- _WHAT TO PRODUCE_
Lines that include the string "nhưng" are the ones to copy from the entries below.
######
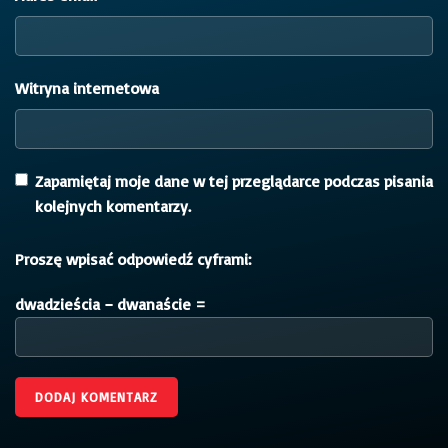
Witryna internetowa
Zapamiętaj moje dane w tej przeglądarce podczas pisania
kolejnych komentarzy.
Proszę wpisać odpowiedź cyframi:
dwadzieścia − dwanaście =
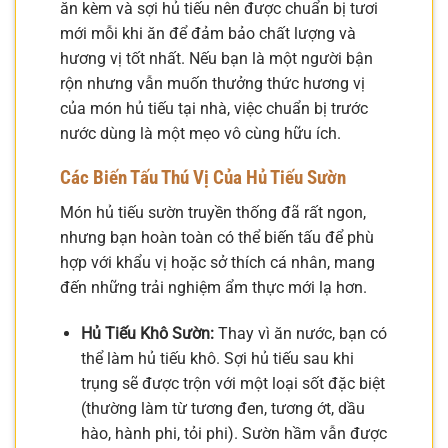
ăn kèm và sợi hủ tiếu nên được chuẩn bị tươi
mới mỗi khi ăn để đảm bảo chất lượng và
hương vị tốt nhất. Nếu bạn là một người bận
rộn nhưng vẫn muốn thưởng thức hương vị
của món hủ tiếu tại nhà, việc chuẩn bị trước
nước dùng là một mẹo vô cùng hữu ích.
Các Biến Tấu Thú Vị Của Hủ Tiếu Sườn
Món hủ tiếu sườn truyền thống đã rất ngon,
nhưng bạn hoàn toàn có thể biến tấu để phù
hợp với khẩu vị hoặc sở thích cá nhân, mang
đến những trải nghiệm ẩm thực mới lạ hơn.
Hủ Tiếu Khô Sườn:
Thay vì ăn nước, bạn có
thể làm hủ tiếu khô. Sợi hủ tiếu sau khi
trụng sẽ được trộn với một loại sốt đặc biệt
(thường làm từ tương đen, tương ớt, dầu
hào, hành phi, tỏi phi). Sườn hầm vẫn được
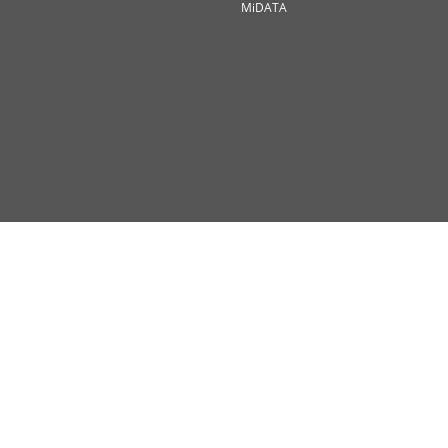
MiDATA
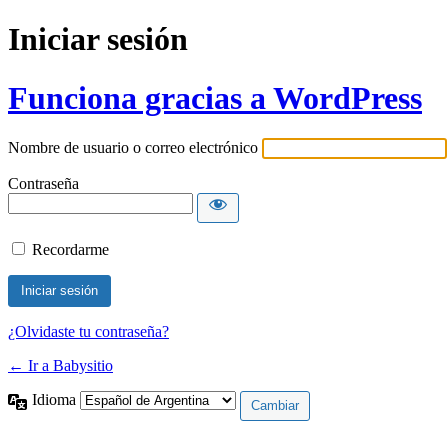
Iniciar sesión
Funciona gracias a WordPress
Nombre de usuario o correo electrónico
Contraseña
Recordarme
¿Olvidaste tu contraseña?
← Ir a Babysitio
Idioma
######
- _WRITTEN RESPONSE_
rộn nhưng vẫn muốn thưởng thức hương vị
nhưng bạn hoàn toàn có thể biến tấu để phù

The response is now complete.